Sean menoleh dengan cepat, tercengang dengan pernyataan Jihan. Matanya membulat sempurna. “A-apa?”
“Aku melakukan kesalahan yang membuatnya harus terlibat dengan masalahku. Membuatnya terjebak dalam pernikahan ini.”
“Jihan …”
“Dia berhak tahu kebenarannya, Sean.” Jihan mengangkat tangan ke arah Sean yang hendak menghentikannya. “Pernikahan ini hanyalah perjanjian yang kami tanda tangani di depan kedua orang tua kami. Yang tak bisa kami tolak. Kau perlu tahu itu.”
“Aku yang akan menjelaskannya, Jihan.”
“Aku ingin mendengarnya dari Jihan lebih dulu,” tolak Naura lebih dulu. Menatap kesal Jihan dan Sean yang saling bicara dalam tatapan mereka. Naura sengaja menyela momen di antara keduanya.
“Malam itu, di pesta ulang tahunmu. Aku dan Sean mabuk.

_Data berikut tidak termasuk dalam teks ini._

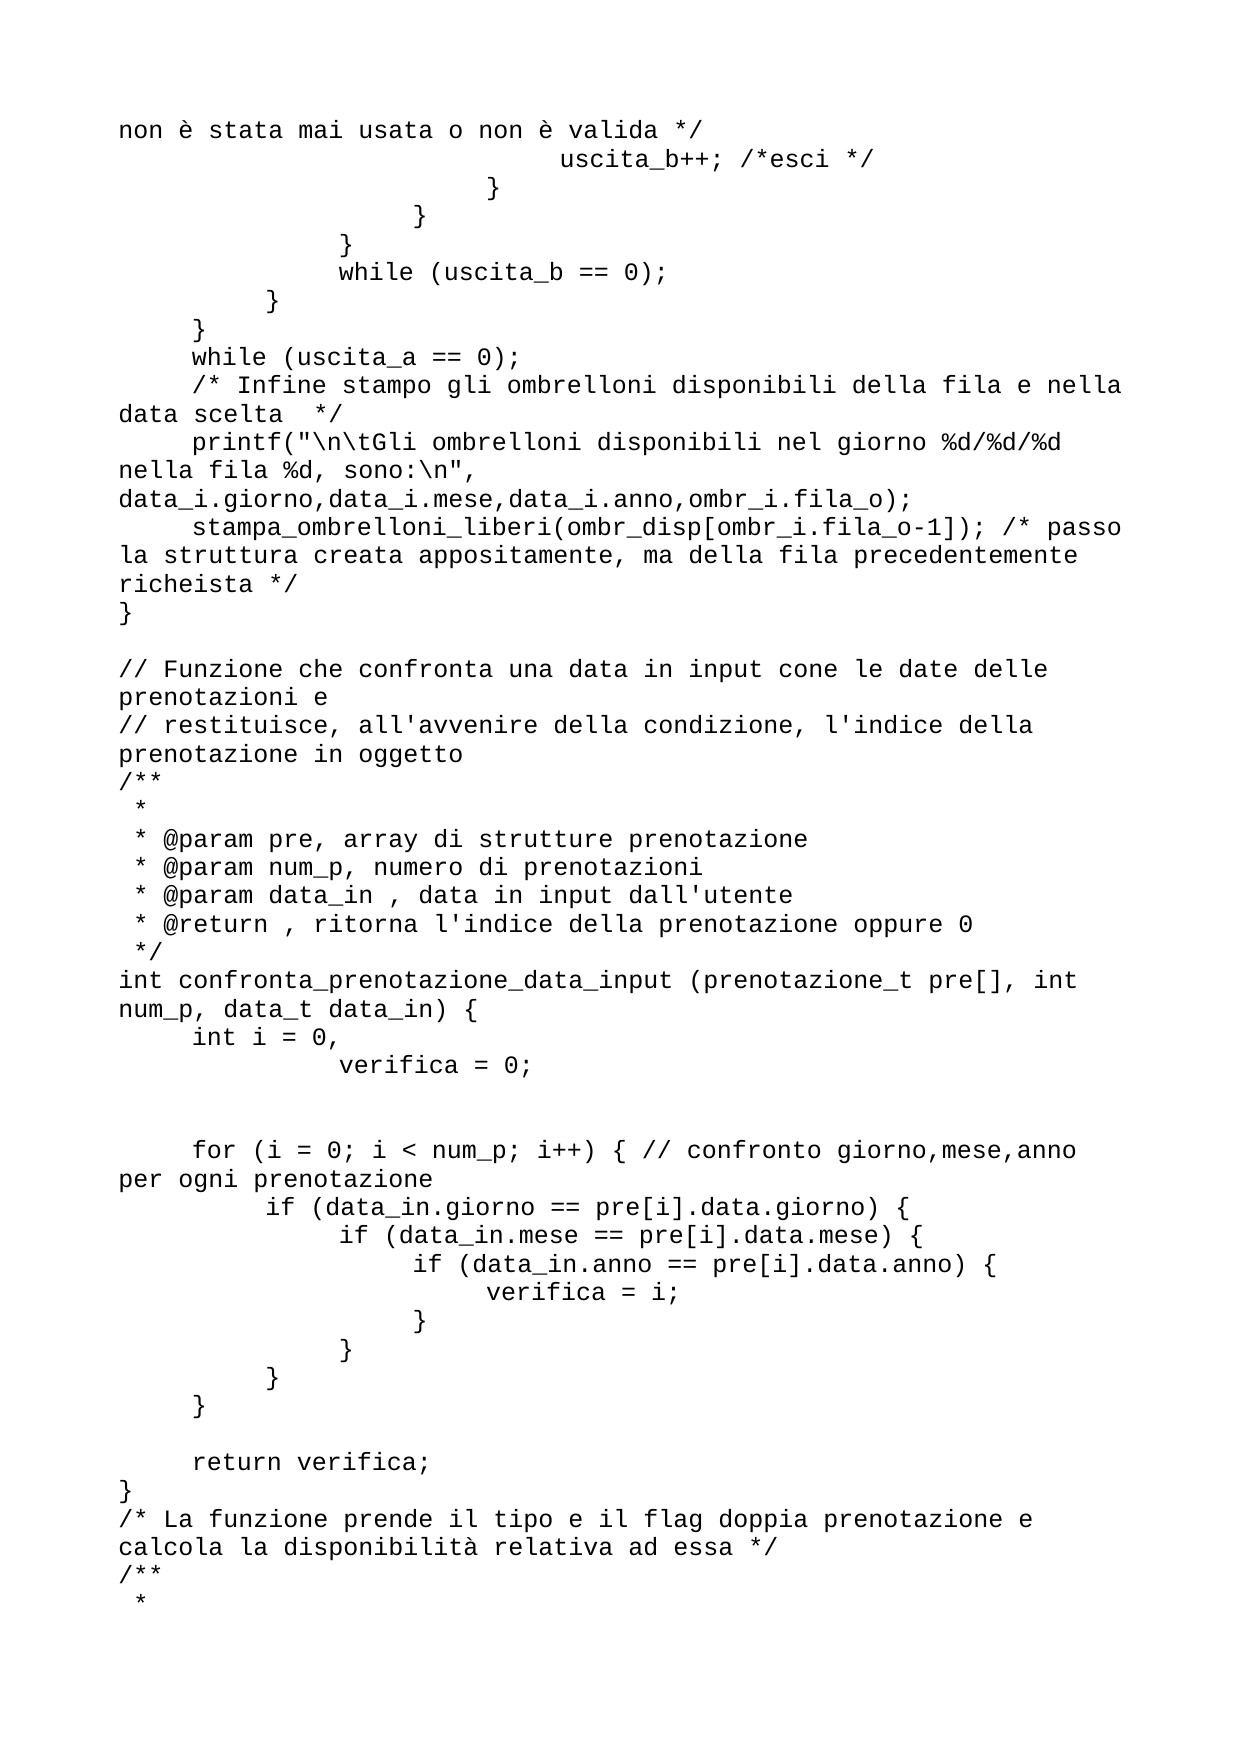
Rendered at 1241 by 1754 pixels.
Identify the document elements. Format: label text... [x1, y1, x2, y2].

text non è stata mai usata o non è valida */ uscita_b++; /*esci */ } } } while (uscita_b == 0); } } while (uscita_a == 0); /* Infine stampo gli ombrelloni disponibili della fila e nella data scelta */ printf("\n\tGli ombrelloni disponibili nel giorno %d/%d/%d nella fila %d, sono:\n", data_i.giorno,data_i.mese,data_i.anno,ombr_i.fila_o); stampa_ombrelloni_liberi(ombr_disp[ombr_i.fila_o-1]); /* passo la struttura creata appositamente, ma della fila precedentemente richeista */ } // Funzione che confronta una data in input cone le date delle prenotazioni e // restituisce, all'avvenire della condizione, l'indice della prenotazione in oggetto /** * * @param pre, array di strutture prenotazione * @param num_p, numero di prenotazioni * @param data_in , data in input dall'utente * @return , ritorna l'indice della prenotazione oppure 0 */ int confronta_prenotazione_data_input (prenotazione_t pre[], int num_p, data_t data_in) { int i = 0, verifica = 0; for (i = 0; i < num_p; i++) { // confronto giorno,mese,anno per ogni prenotazione if (data_in.giorno == pre[i].data.giorno) { if (data_in.mese == pre[i].data.mese) { if (data_in.anno == pre[i].data.anno) { verifica = i; } } } } return verifica; } /* La funzione prende il tipo e il flag doppia prenotazione e calcola la disponibilità relativa ad essa */ /** * [118, 118, 1122, 1620]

Kami tak tahu apa yang terjadi, kupikir itu Gavin dan Sean pikir itu kau. Kami benar-benar kehilangan kontrol hingga pagi itu kami bangun dan semua sudah terlambat untuk diperbaiki.”
Amarah di wajah Naura memekat. Jihan tahu meski itu menyakitkan bagi wanita itu, tetap saja ia harus melanjutkan.
“Kami melewati batasan. Itulah sebabnya sekarang kami harus menikah.”
Pandangan nanar Naura seketika turun ke arah perut Jihan. Matanya membulat sempurna. Menatap Sean yang sudah memunggungi mereka dengan kesepuluh jemari tenggelam di rambut kepala. Kefrustrasian melingkupi tubuh kekar pria itu.
“Maafkan kami, Naura. Maafkan aku.”
“Kau pikir ini akan selesai hanya dengan ucapan maaf?!” Naura menarik napas berkali-kali dengan gusar.
“Aku tahu ini tak akan selesai, tapi aku berjanji …”
“Apa benar kalian akan bercerai?” Naura berhasil menguasai emosinya.
Tubuh Sean seketika berbalik, mendesah gusar. Menatap tajam Jihan yang melepaskan kontak mata mereka dan memberikan satu anggukan pada Naura.
“Setelah anak kami lahir, kami akan segera mengurus perceraian. Pernikahan kami hanya karena kedua orang tua kami yang sudah mengetahui kehamilanku. Tidak ada apa pun lagi di antara kami selain itu.”